Cox’s WWII military service deserves special mention. Stationed out of England and, after D-Day, France with the 9th Air Force, he flew 35 air raids into enemy territory. Loring was the navigator/bombardier of a three-crew (pilot, gunner, navigator/bombardier) A-26 medium bomber. The A-26 bombers flew daylight raids at 10,000-12,000 feet – below the heavy bombers flying at 30,000 to 40,000 ft. “The German anti-aircraft fire was very bad for us. They were very good. I was busy from takeoff to landing.”
A typical mission consisted of 24 planes – four ‘flights’ of 6 planes each. Target strikes were made by all 24 planes at once or by four 6-plane strikes. The lead plane of each strike was equipped with the famous Norden bomb sight. When the lead plane dropped its bombs, the bombs of the wing planes were automatically dropped by radio release signal. “The last twenty miles on the bomb run, the Nording flew the airplanes. I locked in one big turn to right and every other turn was to the left.”

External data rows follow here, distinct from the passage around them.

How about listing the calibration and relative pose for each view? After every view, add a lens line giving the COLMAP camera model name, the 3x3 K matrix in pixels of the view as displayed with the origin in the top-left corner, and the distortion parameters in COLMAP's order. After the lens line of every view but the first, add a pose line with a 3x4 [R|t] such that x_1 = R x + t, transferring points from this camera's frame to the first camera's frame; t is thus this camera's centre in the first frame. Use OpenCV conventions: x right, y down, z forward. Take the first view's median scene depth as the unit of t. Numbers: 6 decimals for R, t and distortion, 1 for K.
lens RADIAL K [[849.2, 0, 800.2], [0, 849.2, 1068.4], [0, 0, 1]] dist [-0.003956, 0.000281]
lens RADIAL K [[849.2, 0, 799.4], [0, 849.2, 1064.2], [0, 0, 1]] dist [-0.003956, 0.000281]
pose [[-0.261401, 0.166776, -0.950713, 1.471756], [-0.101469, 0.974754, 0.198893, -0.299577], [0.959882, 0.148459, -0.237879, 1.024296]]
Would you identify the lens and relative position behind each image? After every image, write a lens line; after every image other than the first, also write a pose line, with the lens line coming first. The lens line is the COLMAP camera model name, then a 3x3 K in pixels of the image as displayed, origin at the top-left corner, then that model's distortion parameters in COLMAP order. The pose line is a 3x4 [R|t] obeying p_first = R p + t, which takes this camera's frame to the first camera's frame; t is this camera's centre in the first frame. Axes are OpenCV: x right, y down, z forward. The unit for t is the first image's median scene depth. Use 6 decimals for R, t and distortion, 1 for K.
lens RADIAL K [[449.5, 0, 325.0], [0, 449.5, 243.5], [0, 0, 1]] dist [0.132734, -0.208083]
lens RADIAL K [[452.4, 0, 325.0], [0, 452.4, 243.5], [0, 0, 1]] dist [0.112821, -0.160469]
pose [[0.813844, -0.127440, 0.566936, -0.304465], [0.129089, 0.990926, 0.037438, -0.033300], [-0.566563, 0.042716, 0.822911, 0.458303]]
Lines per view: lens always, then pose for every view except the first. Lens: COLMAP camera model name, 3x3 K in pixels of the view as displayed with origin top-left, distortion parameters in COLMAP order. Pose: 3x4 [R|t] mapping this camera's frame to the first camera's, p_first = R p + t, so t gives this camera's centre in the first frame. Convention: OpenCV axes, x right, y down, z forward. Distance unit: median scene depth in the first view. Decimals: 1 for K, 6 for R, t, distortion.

War in Europe ended for Cox after 35 air raids. The 9th was on the verge of flying to the South Pacific for the invasion of Japan. “We would never have survived it.” One morning, Loring saw a Stars and Stripes military newspaper headline – ‘Atomic Bomb Dropped on Japan.’ “You couldn’t believe it! You’re alive and you’re going home!”
“I never got a scratch. … Our commanding officer told us, ‘Half of you will not be coming home.’ And that was right. You just took one day at a time. There’s no explanation why one person gets killed and another doesn’t. … It was an honor to serve and I am very lucky. I was blessed.”
“It has been our privilege to live in Los Alamos – there are so many nice people here.”